In fact, attacks on and erasure of the LGBTQIA+ community are frequent in the playbook. It plans to eliminate Title IX protections from discrimination for LGBTQIA+ faculty and students (including transgender, nonbinary, and intersex student athletes) (p. 331-334), remove any mention of sexual orientation and gender identity from schools (p. 4-5), and even deny teachers the ability to refer to students by a chosen name (or nickname) or pronoun without a caregiver’s written permission (p. 346). It promotes book banning—especially stories with LGBTQIA+ representation—and calls for the criminalization of educators who allow students to access banned materials, classifying them as sex offenders due to deceitful claims that any depiction of LGBTQIA+ people is pornography (p. 4-5). And it provides robust protections for religious employers, endangering LGBTQIA+ rights for students and faculty.
Project 2025’s focus on “God-given” individual rights, criticisms of intersectionality, and divestment in education are very alarming for the ever-growing secular student population.
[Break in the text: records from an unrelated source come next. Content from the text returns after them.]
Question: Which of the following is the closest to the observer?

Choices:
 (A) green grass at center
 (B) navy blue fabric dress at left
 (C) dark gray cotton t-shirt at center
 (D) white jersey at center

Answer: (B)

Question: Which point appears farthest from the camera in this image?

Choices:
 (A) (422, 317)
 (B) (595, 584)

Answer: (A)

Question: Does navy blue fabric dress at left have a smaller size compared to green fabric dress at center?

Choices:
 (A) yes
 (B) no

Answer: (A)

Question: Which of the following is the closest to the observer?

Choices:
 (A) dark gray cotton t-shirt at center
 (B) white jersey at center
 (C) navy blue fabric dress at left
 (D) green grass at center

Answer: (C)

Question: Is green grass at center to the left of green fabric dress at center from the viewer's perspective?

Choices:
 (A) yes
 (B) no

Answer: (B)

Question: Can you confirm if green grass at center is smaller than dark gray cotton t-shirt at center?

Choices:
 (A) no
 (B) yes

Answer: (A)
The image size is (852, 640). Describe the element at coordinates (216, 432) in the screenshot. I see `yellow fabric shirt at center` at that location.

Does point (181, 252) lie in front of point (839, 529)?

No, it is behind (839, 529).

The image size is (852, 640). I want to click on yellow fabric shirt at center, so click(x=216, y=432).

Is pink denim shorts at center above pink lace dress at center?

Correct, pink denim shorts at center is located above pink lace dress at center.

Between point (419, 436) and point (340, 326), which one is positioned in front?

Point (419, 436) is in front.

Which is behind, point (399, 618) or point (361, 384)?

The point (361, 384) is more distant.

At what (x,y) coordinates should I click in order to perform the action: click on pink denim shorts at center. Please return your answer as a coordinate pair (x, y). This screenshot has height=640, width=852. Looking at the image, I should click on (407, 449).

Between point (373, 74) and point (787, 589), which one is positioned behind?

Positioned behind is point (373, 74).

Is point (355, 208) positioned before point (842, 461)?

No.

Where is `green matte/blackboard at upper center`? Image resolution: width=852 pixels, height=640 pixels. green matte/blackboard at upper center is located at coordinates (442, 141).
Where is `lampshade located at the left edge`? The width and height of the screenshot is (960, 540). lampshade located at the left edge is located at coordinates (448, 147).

In 2024, Secular Student Alliance received 2,196 scholarship applications filled with students’ financial struggles, family issues, health problems, social challenges, and life dreams. “Nonreligious students often face harassment and animosity simply for standing up for their values and questioning religious privilege,” said SSA Executive Director Kevin Bolling. “Despite these challenges, they continue to make a profound positive impact on their campuses and communities by fostering inclusivity, promoting reason, and defending freedom of thought.” The American Humanist Association was proud to be one of the twenty-five supporting organizations that provided secular activist scholarships to continue this courageous work.
Students’ rights are never mentioned in Project 2025 because it doesn’t care about their well-being. If it did, it would invest in public education and provide safe learning intuitions for all.